- PROBLEM STATEMENT -
Please keep to the lines below from the one with "index mcp: (362, 319)" through the one with "pinky pip: (426, 386)", and restate them word for word, ends included.

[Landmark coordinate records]
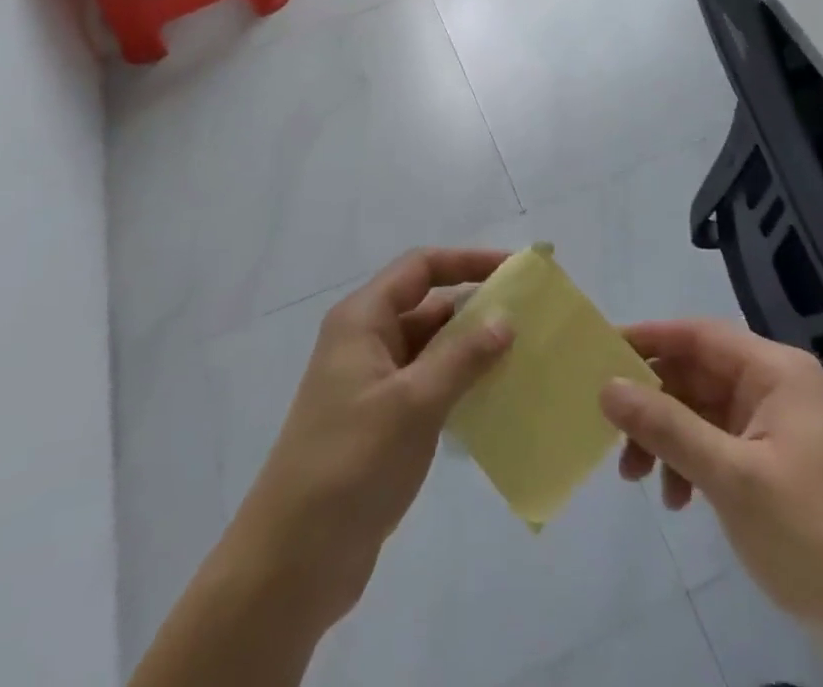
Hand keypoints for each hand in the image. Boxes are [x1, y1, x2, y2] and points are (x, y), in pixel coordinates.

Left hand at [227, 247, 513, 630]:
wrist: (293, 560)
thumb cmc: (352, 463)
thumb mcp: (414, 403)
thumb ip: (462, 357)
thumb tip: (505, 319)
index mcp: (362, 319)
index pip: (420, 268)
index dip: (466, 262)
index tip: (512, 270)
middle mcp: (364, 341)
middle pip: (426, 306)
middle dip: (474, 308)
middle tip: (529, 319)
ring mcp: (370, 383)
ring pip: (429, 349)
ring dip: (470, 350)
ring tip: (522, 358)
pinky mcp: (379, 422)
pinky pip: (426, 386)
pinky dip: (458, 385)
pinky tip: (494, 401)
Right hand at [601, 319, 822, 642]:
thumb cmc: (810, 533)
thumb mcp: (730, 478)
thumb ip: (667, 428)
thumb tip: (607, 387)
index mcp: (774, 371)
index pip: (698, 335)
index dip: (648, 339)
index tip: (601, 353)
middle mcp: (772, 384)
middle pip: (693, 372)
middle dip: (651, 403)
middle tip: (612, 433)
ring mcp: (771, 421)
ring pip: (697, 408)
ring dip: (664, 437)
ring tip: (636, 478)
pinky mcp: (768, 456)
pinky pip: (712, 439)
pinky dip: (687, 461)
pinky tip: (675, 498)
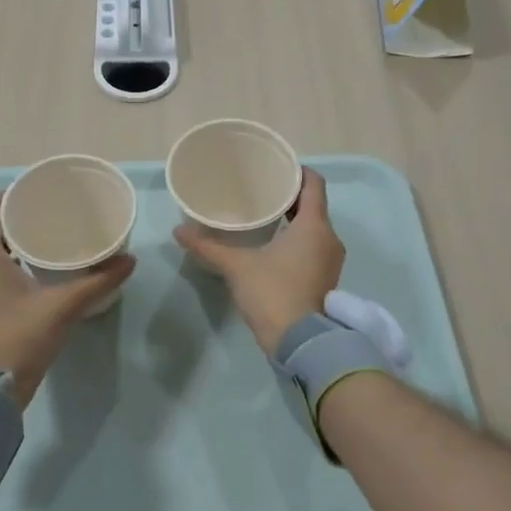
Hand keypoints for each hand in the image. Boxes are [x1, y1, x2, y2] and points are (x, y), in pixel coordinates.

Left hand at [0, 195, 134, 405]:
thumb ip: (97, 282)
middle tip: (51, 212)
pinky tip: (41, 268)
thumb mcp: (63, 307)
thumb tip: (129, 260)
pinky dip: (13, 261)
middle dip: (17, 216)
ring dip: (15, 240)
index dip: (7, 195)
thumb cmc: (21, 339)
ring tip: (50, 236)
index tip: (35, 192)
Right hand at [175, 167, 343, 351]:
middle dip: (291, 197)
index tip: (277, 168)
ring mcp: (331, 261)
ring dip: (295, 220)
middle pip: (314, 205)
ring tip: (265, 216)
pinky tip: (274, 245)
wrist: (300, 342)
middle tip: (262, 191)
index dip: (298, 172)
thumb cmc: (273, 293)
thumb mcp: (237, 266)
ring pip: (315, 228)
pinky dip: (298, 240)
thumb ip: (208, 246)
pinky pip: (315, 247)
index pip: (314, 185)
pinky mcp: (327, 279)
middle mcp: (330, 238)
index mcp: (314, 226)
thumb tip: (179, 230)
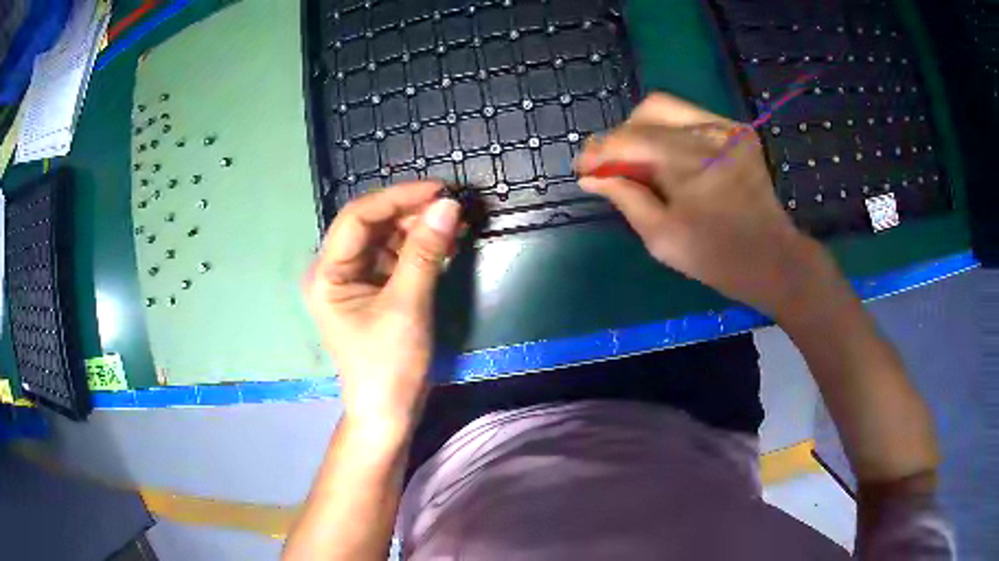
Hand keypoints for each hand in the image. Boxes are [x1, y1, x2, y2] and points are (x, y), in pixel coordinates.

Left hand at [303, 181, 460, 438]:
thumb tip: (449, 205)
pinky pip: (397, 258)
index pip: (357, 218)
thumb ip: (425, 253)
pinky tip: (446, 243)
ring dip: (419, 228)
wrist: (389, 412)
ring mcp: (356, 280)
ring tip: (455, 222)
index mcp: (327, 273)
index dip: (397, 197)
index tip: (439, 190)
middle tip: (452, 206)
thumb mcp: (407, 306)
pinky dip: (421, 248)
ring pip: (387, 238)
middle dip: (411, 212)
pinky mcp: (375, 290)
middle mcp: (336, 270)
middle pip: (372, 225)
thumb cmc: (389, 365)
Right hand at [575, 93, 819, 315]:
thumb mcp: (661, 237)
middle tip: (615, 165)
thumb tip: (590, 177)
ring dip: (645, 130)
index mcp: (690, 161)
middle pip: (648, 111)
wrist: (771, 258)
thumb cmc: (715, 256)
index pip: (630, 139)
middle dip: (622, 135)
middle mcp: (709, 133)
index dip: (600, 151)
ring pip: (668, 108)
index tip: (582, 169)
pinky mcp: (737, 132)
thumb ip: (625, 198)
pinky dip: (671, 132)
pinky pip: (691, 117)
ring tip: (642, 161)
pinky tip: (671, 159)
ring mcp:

- RESULT -
index mcp: (362, 319)
index pip: (420, 268)
index dip: (466, 262)
index tip: (512, 270)
middle mcp: (364, 341)
middle pip: (426, 306)
middle dip: (474, 308)
middle tip: (529, 319)
ring mcp: (370, 383)
ring pip: (429, 349)
ring dip: (470, 350)
ring tip: (522, 358)
pinky mcp: (379, 422)
pinky pip: (426, 386)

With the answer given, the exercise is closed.